LEXINGTON, Ky. - Demi O'Byrne's $4 million final bid for a Saint Ballado colt added glitter to Monday night's opening session at Keeneland's July selected yearling sale, but it was not all good news for the prestigious auction house.
Despite the $4 million session-topper, a $2 million top filly by Storm Cat, and three other seven-figure yearlings, opening night figures declined across the board. As compared to last year's first night of selling, gross revenue this year fell 12 percent to $25,847,000 for 44 lots sold. Average price also dropped 12 percent to $587,432, and median plummeted 27 percent to $375,000.
The 2001 buyback rate soared to a perilous 36 percent, well up from last year's 28 percent, as a handful of wealthy buyers concentrated on a handful of horses and failed to support sellers' reserve prices on others.
In 2000, the first session sold the same number of horses, 44, for gross receipts of $29,477,000, an average price of $669,932, and a $512,500 median.
O'Byrne, representing his usual client, Michael Tabor, should be in line for
some hearty thanks from Keeneland. The Irish agent single-handedly accounted
for more than a third of the auction house's revenue on Monday night, picking
up five horses for $9,025,000.
The high point, from both a financial and an emotional standpoint, was the
torrid bidding war that erupted over Aaron and Marie Jones's Saint Ballado
colt out of Grade 3 winner Charm a Gendarme (Batonnier). The racy-looking
dark bay colt, a half-brother to Grade 1 winner and millionaire Tout
Charmant, put O'Byrne at odds with a familiar foe, Sheikh Mohammed al
Maktoum's English Bloodstock agent John Ferguson. O'Byrne wore an impassive
expression as he cast his bids from his usual seat far to the auctioneer's
left. Ferguson, bidding from outside the arena, remained invisible but
tenacious, running O'Byrne to the $4 million mark before backing down.
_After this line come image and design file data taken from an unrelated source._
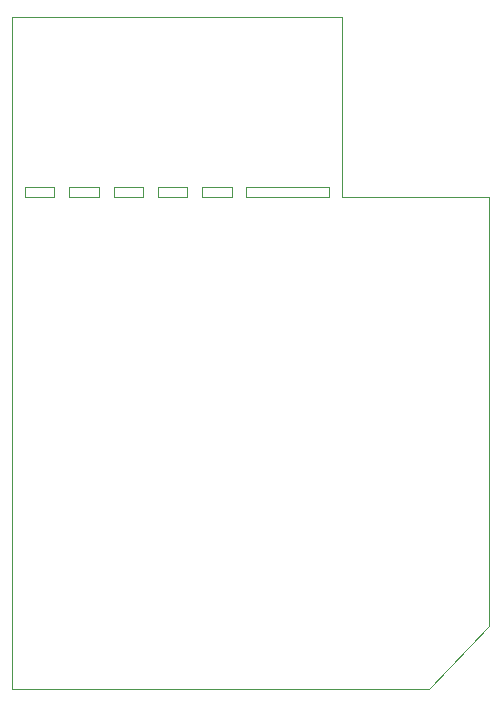
<source format=gm1>
G04 #@! TF.GenerationSoftware,KiCad,Pcbnew,(5.1.6)-1*
G04 #@! TF.CreationDate,2020-07-20T19:56:41+03:00*
G04 #@! TF.ProjectId,CPC_MultiROM_01,4350435f-4d75-46c7-9469-524f4d5f3031,rev?*
G04 #@! TF.SameCoordinates,Original*
G04 #@! TF.FileFunction,Profile,NP*
%FSLAX46Y46*%
G04 Gerber Fmt 4.6, Leading zero omitted, Abs format (unit mm)*
G04 Created by KiCad (PCBNEW (5.1.6)-1) date 2020-07-20 19:56:41*
%MOMM*%
%LPD*%
G01*
G04 APERTURE LIST*
G04 #@! TA.AperFunction,Profile*
%ADD10C,0.050000*%
G04 #@! TD*
G04 APERTURE END LIST*
D10*
X123250000Y-66500000D02*
X125750000Y-66500000D01*
X123250000Y-67300000D02*
X123250000Y-66500000D01*
X125750000Y-66500000D02*
X125750000Y-67300000D01*
X125750000Y-67300000D02*
X123250000Y-67300000D01*
X129500000Y-67300000D02*
X127000000Y-67300000D01*
X127000000Y-66500000D02*
X129500000Y-66500000D01*
X129500000Y-66500000D02*
X129500000Y-67300000D01*
X127000000Y-67300000D02*
X127000000Y-66500000D01*
X130750000Y-66500000D02*
X133250000Y-66500000D01*
X130750000Y-67300000D02*
X130750000Y-66500000D01*
X133250000Y-67300000D02*
X130750000Y-67300000D01*
X133250000Y-66500000D02*
X133250000Y-67300000D01*
X137000000Y-66500000D02*
X137000000Y-67300000D01*
X137000000Y-67300000D02*
X134500000Y-67300000D01*
X134500000Y-66500000D02*
X137000000Y-66500000D01*
X134500000Y-67300000D02*
X134500000Y-66500000D01*
X138250000Y-66500000D02*
X140750000Y-66500000D01*
X140750000Y-67300000D02*
X138250000Y-67300000D01*
X138250000Y-67300000D02*
X138250000Y-66500000D01*
X140750000Y-66500000D02*
X140750000Y-67300000D01*
X142000000Y-66500000D02*
X149000000Y-66500000D01*
X142000000Y-67300000D02*
X142000000Y-66500000D01*
X149000000Y-67300000D02*
X142000000Y-67300000D01*
X149000000Y-66500000D02*
X149000000Y-67300000D01*
X157480000Y-108966000D02*
X122174000Y-108966000D01*
X162560000Y-103632000D02*
X157480000Y-108966000D01*
X162560000Y-67310000D02*
X162560000Y-103632000D01*
X150114000Y-67310000D02*
X162560000Y-67310000D01*
X150114000Y-52070000D02*
X150114000Y-67310000D01*
X122174000Y-52070000D02*
X150114000Y-52070000D01*
X122174000Y-108966000D02*
X122174000Y-52070000D01*
M02*

</source>
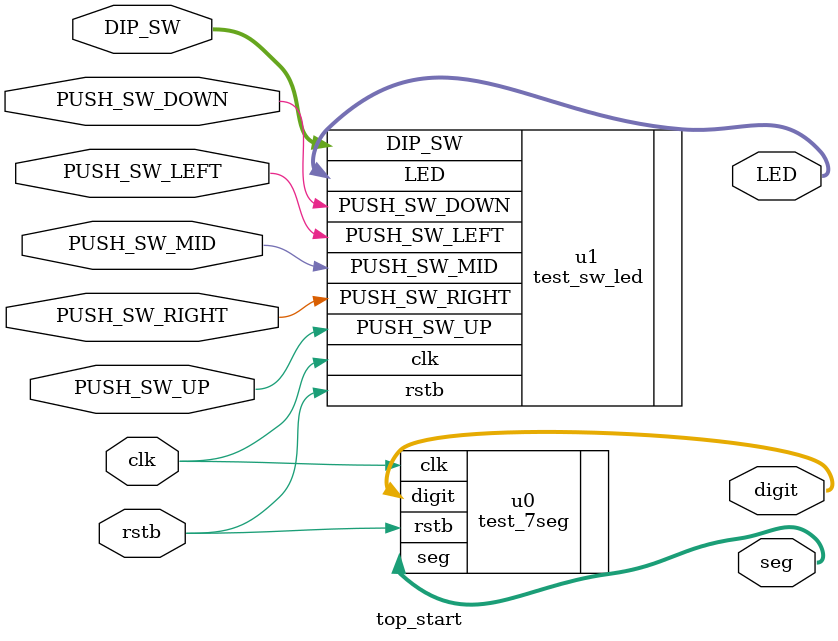
<source format=v>
`timescale 1ns / 1ps


module top_start(
    input         clk,
    input         rstb,
    input [15:0]  DIP_SW,
    input         PUSH_SW_UP,
    input         PUSH_SW_LEFT,
    input         PUSH_SW_MID,
    input         PUSH_SW_RIGHT,
    input         PUSH_SW_DOWN,
    output [15:0] LED,
    output [7:0] seg,
    output [7:0] digit
    );
    
    test_7seg u0 (.clk(clk), .rstb(rstb), .seg(seg), .digit(digit));
    
    test_sw_led u1 (.clk(clk), .rstb(rstb), .DIP_SW(DIP_SW), .PUSH_SW_UP(PUSH_SW_UP), .PUSH_SW_LEFT(PUSH_SW_LEFT), .PUSH_SW_MID(PUSH_SW_MID), .PUSH_SW_RIGHT(PUSH_SW_RIGHT), .PUSH_SW_DOWN(PUSH_SW_DOWN), .LED(LED));
    
endmodule

</source>
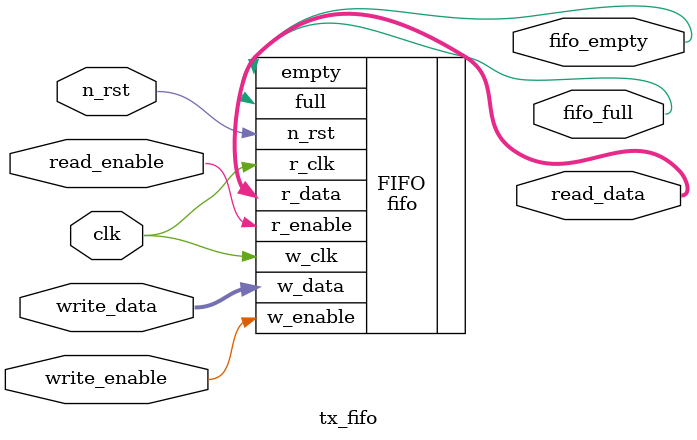
<source format=sv>

module tx_fifo
  (
   input wire clk,
   input wire n_rst,
   input wire read_enable,
   output wire [7:0] read_data,
   output wire fifo_empty,
   output wire fifo_full,
   input wire write_enable,
   input wire [7:0] write_data
   );

   fifo FIFO
     (
      .r_clk(clk),
      .w_clk(clk),
      .n_rst(n_rst),
      .r_enable(read_enable),
      .w_enable(write_enable),
      .w_data(write_data),
      .r_data(read_data),
      .empty(fifo_empty),
      .full(fifo_full)
      );
endmodule // tx_fifo


   

</source>
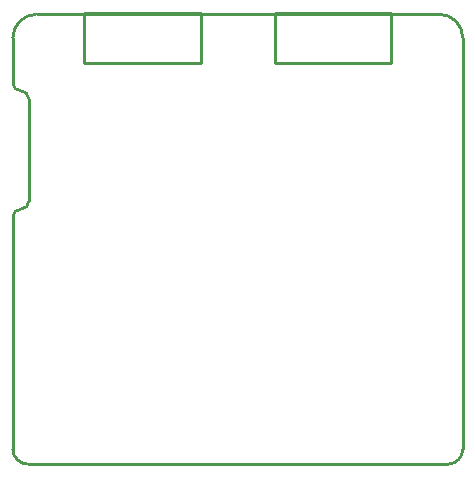
<source format=gko>
G04 ---------------------------- Layer name :KeepOutLayer *
G04 easyEDA 0.1*
G04 Scale: 100 percent, Rotated: No, Reflected: No *
G04 Dimensions in inches *
G04 leading zeros omitted , absolute positions ,2 integer and 4 * 
%FSLAX24Y24*%
%MOIN*%
G90*
G70D02*

%ADD10C,0.010000*%
G54D10*
G75*
G01X799Y30100D02*
G03X0Y29300I0J-800D01*
G01*
G75*
G01X15000Y29300D02*
G03X14200Y30100I-800J0D01*
G01*
G75*
G01X0Y15600D02*
G03X500Y15100I500J0D01*
G01*
G75*
G01X14500Y15100D02*
G03X15000Y15600I0J500D01*
G01*
G75*
G01X531Y27277D02*
G03X267Y27540I-264J0D01*
G01*
G75*
G01X0Y27808D02*
G03X267Y27540I267J0D01*
G01*
G75*
G01X267Y23603D02*
G03X535Y23871I0J268D01*
G01*
G75*
G01X267Y23603D02*
G03X3Y23340I0J-263D01*
G01*
G01X799Y30100D02*
G01X14200Y30100D01*
G01X15000Y29300D02*
G01X15000Y15600D01*
G01X14500Y15100D02*
G01X500Y15100D01*
G01X0Y15600D02*
G01X0Y23340D01*
G01X0Y27808D02*
G01X0Y29300D01*
G01X531Y23871D02*
G01X531Y27277D01*
G01X12617Y28481D02*
G01X12617Y30151D01*
G01X8744Y30151D01*
G01X8744Y28481D01*
G01X12617Y28481D01*
G01X6255Y28481D02*
G01X6255Y30151D01*
G01X2382Y30151D01*
G01X2382Y28481D01*
G01X6255Y28481D01*

%LPD*%

M00*
M02*
</source>
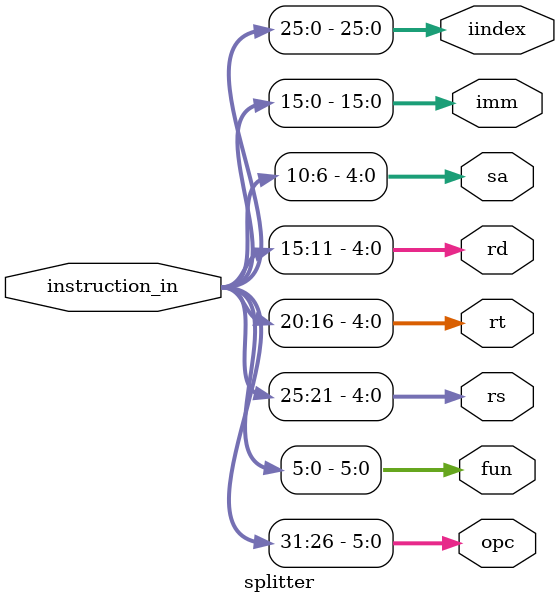
<source format=v>
module splitter(
	input [31:0] instruction_in,
	output[5:0] opc, fun,
	output[4:0] rs, rt, rd, sa,
	output[15:0] imm,
	output[25:0] iindex
);

assign opc = instruction_in[31:26];
assign rs = instruction_in[25:21];
assign rt = instruction_in[20:16];
assign rd = instruction_in[15:11];
assign sa = instruction_in[10:6];
assign fun = instruction_in[5:0];

assign imm = instruction_in[15:0];
assign iindex = instruction_in[25:0];

endmodule
</source>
For the Joneses, the moment marked an enormous return on their investment. They
bought the colt's dam, Charm a Gendarme, for just $290,000 at the 1998
Keeneland November sale. At the time this colt was conceived, in 1999, Saint
Ballado's stud fee was just $30,000, well below his current price of $125,000.
The $4 million session-topper cruised past last year's sale-topping price of
$3.6 million, which Padua Stables paid for Born Perfect, a Mr. Prospector
filly, and it equaled the $4 million Fusao Sekiguchi paid for his 2000
Kentucky Derby winner, Fusaichi Pegasus, in 1998. But it was far below
Keeneland's world-record price for a yearling, the $13.1 million that
Seattle Dancer brought as a yearling at Keeneland's 1985 July auction.
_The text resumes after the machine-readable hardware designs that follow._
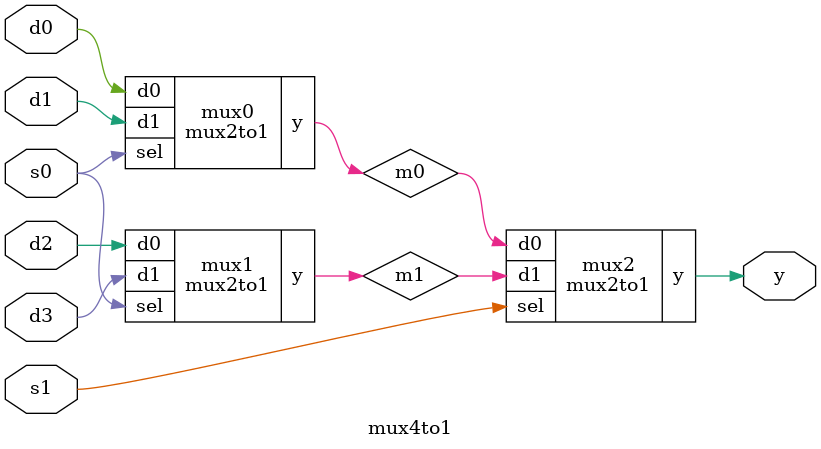
<source format=v>
module mux2to1 (
    input wire d0,input wire d1,
    input wire sel,output wire seln,
    output wire l,output wire m,
    output wire y         
);
    and g1(l,d1,sel);
    not g2(seln,sel);
    and g3(m,d0,seln);
    or g4(y,l,m);
endmodule

module mux4to1 (
    input wire d0,input wire d1,
    input wire d2,input wire d3,
    input wire s0,input wire s1,
    output wire y 
);
    wire m0, m1;

    mux2to1 mux0 (
        .d0(d0),
        .d1(d1),
        .sel(s0),
        .y(m0)
    );

    mux2to1 mux1 (
        .d0(d2),
        .d1(d3),
        .sel(s0),
        .y(m1)
    );

    mux2to1 mux2 (
        .d0(m0),
        .d1(m1),
        .sel(s1),
        .y(y)
    );
endmodule

</source>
O'Byrne said Tabor will campaign the Saint Ballado colt in Ireland in
partnership with Coolmore boss John Magnier.
The session-topper was consigned through the Taylor Made Sales Agency, which
finished furlongs ahead of the competition as the opener's leading consignor
with $7,875,000 in revenue.
Taylor Made, a family-owned operation near Nicholasville, Ky., also was the
selling agent for the evening's top filly, a daughter of Storm Cat and a
half-sister to multiple Grade 1 winner Excellent Meeting. Betty Moran's
Brushwood Stable, which has Excellent Meeting in its broodmare band,
spent $2 million to acquire the bay filly.
Just one lot prior to that, Demi O'Byrne bought a Gentlemen (Arg) colt out of
Fire the Groom for $500,000 who presented an interesting story. The colt was
expected to attract the attention of European bidders - and especially
O'Byrne's client, because he is a half-brother to European champion
Stravinsky, whom Tabor also campaigned. He certainly did turn O'Byrne's head,
but, interestingly, the colt is not likely to duplicate his illustrious
half-brother's European championship anytime soon.
In a terrible stroke of misfortune, the Gentlemen (Arg) colt unexpectedly
tested positive prior to the sale for equine viral arteritis. The positive,
which means he was exposed to the disease at some point, will prevent him
from being imported to Europe or Japan without first undergoing a semen test
to ensure that he is not actually carrying the disease.
As a result, O'Byrne said, the colt will remain in training in the United
States.
According to consigning agent Craig Bandoroff of Denali Stud, the colt was
exposed to the disease as a foal, when his nurse mare caught the contagious
disease during an outbreak on her home farm.